Almost entirely missing from the slate of British releases during the
last 20 years, however, has been the exploitation film. Admittedly,
in the U.S., the halcyon days of the grindhouse exploitation film are
also a distant memory, thanks to the arrival of home video and the unreal
escalation of the cost of film production. But here at least the genre
has survived in different forms. The days when Death Weekend (1976)
and Children Shouldn't Play with Dead Things (1972) could pack a drive-in
week after week may be largely over, and many may be thankful for that,
but there are scores of steamy soft-porn noir thrillers that head straight-to-video
or cable TV each year, and The Blair Witch Project (1999) is simply
another in a line of exploitation movies that got lucky, as well as
being an example of the affordable future of the genre.

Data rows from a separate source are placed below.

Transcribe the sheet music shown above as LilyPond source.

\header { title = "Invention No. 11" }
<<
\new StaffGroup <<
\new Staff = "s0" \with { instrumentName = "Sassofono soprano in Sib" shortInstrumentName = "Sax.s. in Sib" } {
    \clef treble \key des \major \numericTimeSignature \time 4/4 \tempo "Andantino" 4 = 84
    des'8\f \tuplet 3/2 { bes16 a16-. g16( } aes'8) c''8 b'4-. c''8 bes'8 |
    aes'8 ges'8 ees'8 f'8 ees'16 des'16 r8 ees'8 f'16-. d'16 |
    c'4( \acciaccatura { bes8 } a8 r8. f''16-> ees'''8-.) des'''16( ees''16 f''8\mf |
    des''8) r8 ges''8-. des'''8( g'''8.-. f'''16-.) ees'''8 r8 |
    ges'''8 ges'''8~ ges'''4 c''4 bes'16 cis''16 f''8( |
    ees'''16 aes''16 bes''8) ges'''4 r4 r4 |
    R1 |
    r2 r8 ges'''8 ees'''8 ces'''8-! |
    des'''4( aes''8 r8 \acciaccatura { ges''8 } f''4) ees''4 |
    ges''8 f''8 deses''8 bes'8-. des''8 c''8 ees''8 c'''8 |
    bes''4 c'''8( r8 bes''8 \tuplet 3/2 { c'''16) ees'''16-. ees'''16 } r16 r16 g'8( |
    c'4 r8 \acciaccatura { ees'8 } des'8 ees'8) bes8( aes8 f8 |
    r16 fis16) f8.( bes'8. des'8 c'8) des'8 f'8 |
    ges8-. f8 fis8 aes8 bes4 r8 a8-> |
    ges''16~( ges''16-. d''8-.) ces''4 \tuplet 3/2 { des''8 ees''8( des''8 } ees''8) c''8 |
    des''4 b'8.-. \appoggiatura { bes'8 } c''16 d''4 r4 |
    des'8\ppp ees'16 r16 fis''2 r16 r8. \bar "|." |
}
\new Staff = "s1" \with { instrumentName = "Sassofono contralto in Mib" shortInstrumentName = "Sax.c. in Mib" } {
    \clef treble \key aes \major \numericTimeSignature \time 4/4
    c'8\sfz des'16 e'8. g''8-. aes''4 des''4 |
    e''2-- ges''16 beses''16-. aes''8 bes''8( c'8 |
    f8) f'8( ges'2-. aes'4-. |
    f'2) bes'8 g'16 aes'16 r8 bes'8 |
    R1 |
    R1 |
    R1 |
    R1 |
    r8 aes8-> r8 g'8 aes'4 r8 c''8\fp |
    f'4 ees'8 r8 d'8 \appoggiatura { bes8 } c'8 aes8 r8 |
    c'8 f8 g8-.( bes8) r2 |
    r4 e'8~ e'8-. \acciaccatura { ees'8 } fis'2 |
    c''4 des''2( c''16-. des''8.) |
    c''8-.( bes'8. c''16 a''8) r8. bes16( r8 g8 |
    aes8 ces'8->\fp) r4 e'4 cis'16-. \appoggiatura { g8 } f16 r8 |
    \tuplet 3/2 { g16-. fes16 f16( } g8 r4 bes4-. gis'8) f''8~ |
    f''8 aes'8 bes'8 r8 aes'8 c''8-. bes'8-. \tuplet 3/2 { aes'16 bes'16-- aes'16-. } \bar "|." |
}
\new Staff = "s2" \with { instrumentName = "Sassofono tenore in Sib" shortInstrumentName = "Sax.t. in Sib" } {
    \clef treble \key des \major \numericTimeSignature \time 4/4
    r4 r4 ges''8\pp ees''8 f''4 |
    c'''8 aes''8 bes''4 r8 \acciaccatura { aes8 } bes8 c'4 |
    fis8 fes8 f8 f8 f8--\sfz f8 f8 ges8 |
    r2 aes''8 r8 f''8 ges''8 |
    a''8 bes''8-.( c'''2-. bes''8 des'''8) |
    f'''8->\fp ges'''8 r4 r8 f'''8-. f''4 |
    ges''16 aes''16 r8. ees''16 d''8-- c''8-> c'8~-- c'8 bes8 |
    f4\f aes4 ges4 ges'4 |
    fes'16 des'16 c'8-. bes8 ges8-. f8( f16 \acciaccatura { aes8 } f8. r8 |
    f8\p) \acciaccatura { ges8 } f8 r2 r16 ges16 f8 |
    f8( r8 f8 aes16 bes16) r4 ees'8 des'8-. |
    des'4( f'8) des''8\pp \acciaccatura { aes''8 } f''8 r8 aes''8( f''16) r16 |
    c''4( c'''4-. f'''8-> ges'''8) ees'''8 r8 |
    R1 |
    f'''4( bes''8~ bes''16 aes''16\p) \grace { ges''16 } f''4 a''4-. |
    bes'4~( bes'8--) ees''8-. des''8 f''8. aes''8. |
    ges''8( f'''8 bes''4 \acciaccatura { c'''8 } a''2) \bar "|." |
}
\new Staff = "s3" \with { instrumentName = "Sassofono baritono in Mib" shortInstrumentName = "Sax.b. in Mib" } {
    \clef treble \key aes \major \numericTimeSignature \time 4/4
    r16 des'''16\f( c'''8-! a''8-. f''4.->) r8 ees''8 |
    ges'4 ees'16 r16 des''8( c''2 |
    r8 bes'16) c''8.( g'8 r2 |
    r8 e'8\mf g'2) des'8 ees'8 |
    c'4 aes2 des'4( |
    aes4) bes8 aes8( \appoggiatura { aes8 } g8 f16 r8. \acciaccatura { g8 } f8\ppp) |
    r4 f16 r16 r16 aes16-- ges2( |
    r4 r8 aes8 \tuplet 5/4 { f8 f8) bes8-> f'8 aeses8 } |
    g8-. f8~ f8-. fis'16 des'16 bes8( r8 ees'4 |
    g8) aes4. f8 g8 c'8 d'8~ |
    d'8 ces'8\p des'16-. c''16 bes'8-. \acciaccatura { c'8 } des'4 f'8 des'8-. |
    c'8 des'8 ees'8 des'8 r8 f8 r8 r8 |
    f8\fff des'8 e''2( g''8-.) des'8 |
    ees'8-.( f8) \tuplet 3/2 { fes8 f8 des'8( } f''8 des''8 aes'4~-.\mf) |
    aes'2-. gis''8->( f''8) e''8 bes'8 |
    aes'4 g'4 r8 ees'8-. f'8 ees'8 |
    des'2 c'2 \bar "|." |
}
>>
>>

And what is
Paul Verhoeven's U.S. oeuvre if not just high-budget, Hollywood-stamped
exploitation fare?
The fact is that where the exploitation film has been, to some extent,
regenerated in the United States, it was resoundingly killed off in
the UK. There were indisputable financial reasons for this, but equally
damaging was the sneery superiority and stuffily PC attitude of the
few British film production companies and the culturally apathetic government
that prevailed in the 1980s. Still, it must be said that the very ineptitude
of many of England's exploitation "mavericks" also contributed
to their genre's demise.
Back in the late fifties, however, the British exploitation film had
begun to thrive, boosted by the success of Hammer horror and the snail-paced
relaxation of film censorship. A host of two-bit film outfits were created
in the wake of Hammer's domestic and U.S. successes: Planet, Independent
Artists, Protelco, and Compton (later Tigon) all churned out sub-Gothic
hysteria, sensationally "messagey" sci-fi and rubber-masked-monster
pics for hungry double-feature consumption on both sides of the Atlantic.
And when the censors allowed "tastefully" shot nudist films
to be shown in the early fifties, the next ten years saw a plethora
of naturist "documentaries," which in the late 60s gave way
to the "sex education" film and, in the '70s, to the soft-porn
"adult comedy."
At its height in the late '60s and early '70s, British exploitation
fare was attracting U.S. co-production and distribution: AIP teamed
with Tigon and loaned out Vincent Price for the now highly regarded
Witchfinder General (1968), Columbia Pictures jumped onto the skinflick
comedy bandwagon with the Confessions series (1974-77), and films such
as Deathline (aka Raw Meat, 1972) were taking the genre to more interesting
levels. During this productive period, at the even lower end of the
spectrum, a handful of Poverty Row filmmakers had begun to make regular
contributions to the grindhouse circuit. This article focuses on three
of them: Lindsay Shonteff, Pete Walker, and Stanley Long.
Walker and Shonteff are largely representative of a number of producers
and directors whose careers traversed the burgeoning sex film industry
in the late '60s and attempted to branch into other genres, but Long
remained pragmatically committed to the initially lucrative British
sex film (although he certainly appeared to have no emotional fondness
for it). His work is particularly representative of the tepid smut that
passed for British soft porn in the 1970s.
When, in the mid-'70s, U.S. companies withdrew almost all support for
British feature production, and the country's own higher-profile companies
(Hammer, Amicus, EMI) slipped into recession and unproductiveness, it
was left to these men to sustain not just the British exploitation film
but British popular cinema itself. Sadly, they weren't really up to
the job. But filmmakers such as Shonteff, Walker, and Long should be
remembered more for their cheerful resilience, dogged perseverance,
and obliviousness to fashionable thinking and popular trends than for
their films. In many cases their films are desperately, desperately
bad. But it is instructive to see that, in the early years, they made
money - perhaps more a testament to the desperation of the thrill-hungry
British public than to any merit of the filmmakers.